È sempre più frequente, da parte di genitori e insegnanti, interrogarsi sull’opportunità di far proseguire, per un altro anno, la scuola dell’infanzia ad un bambino con handicap.
Ma questo argomento, affrontato già negli anni ’70 dalla Legge 53/03 e dal D. Lgs. 59/04, ottiene la sua risposta: tutti i bambini, senza alcuna distinzione, devono iniziare la scuola primaria all’età di 6 anni.

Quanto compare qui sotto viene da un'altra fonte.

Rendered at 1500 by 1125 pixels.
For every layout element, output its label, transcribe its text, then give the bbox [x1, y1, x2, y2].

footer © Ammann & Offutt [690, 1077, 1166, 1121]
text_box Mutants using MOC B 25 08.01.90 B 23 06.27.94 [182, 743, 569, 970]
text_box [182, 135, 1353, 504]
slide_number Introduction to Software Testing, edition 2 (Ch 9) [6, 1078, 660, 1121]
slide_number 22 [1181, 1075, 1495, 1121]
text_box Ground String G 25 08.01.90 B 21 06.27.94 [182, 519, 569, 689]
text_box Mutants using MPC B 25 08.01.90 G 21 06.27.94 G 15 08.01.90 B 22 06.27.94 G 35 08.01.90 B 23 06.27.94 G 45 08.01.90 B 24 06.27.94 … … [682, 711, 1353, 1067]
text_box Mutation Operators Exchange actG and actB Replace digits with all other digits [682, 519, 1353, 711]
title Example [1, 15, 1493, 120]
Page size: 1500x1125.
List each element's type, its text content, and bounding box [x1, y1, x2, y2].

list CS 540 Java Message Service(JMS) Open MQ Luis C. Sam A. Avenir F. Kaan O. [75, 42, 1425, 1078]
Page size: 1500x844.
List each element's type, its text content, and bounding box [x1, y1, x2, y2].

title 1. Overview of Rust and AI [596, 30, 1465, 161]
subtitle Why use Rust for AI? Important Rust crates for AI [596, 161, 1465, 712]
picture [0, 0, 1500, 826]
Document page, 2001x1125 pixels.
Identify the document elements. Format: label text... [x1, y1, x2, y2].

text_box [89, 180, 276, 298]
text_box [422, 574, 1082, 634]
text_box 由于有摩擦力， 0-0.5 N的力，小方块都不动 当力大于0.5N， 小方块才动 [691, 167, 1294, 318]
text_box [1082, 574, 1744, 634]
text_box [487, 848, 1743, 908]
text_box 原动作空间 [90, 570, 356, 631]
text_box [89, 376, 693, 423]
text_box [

Questa imposizione, che per alcuni può sembrare rigida ed eccessiva, viene invece applicata al fine di evitare al bambino disabile difficoltà nella sua naturale integrazione. La norma, infatti, va a sostenere le linee guida di numerosi psicopedagogisti, secondo i quali gli alunni affetti da disabilità debbano crescere a contatto con i loro coetanei per accrescere la propensione all’apprendimento e alla socializzazione (L. 104/1992).
Trattenere oltre il dovuto un bambino disabile nella scuola dell’Infanzia può scollarlo dal rapporto con i suoi coetanei, interrompendo di fatto le fondamentali relazioni che ne potrebbero derivare.
A febbraio, proprio il MIUR, attraverso la nota n. 338, aveva permesso agli alunni di nazionalità straniera di continuare nella scuola dell’infanzia per raggiungere un migliore equilibrio psicologico, permettendogli di affrontare meglio la scuola dell’obbligo. Il MIUR, per giustificare questa sua scelta, aveva fatto riferimento agli alunni disabili e al documento circolato appunto negli anni ’70. In seguito però all’intervento della FISH, la nota n. 338, ritenuta opportunamente obsoleta, è stata rimpiazzata dalla nota n. 547/14, nella quale non si fa alcun richiamo alla circolare degli anni ’70, ma si fa soltanto una particolare eccezione per gli alunni che hanno bisogno di una speciale attenzione, così come vuole la Direttiva del 27/12/12 sui Bisogni Educativi Speciali.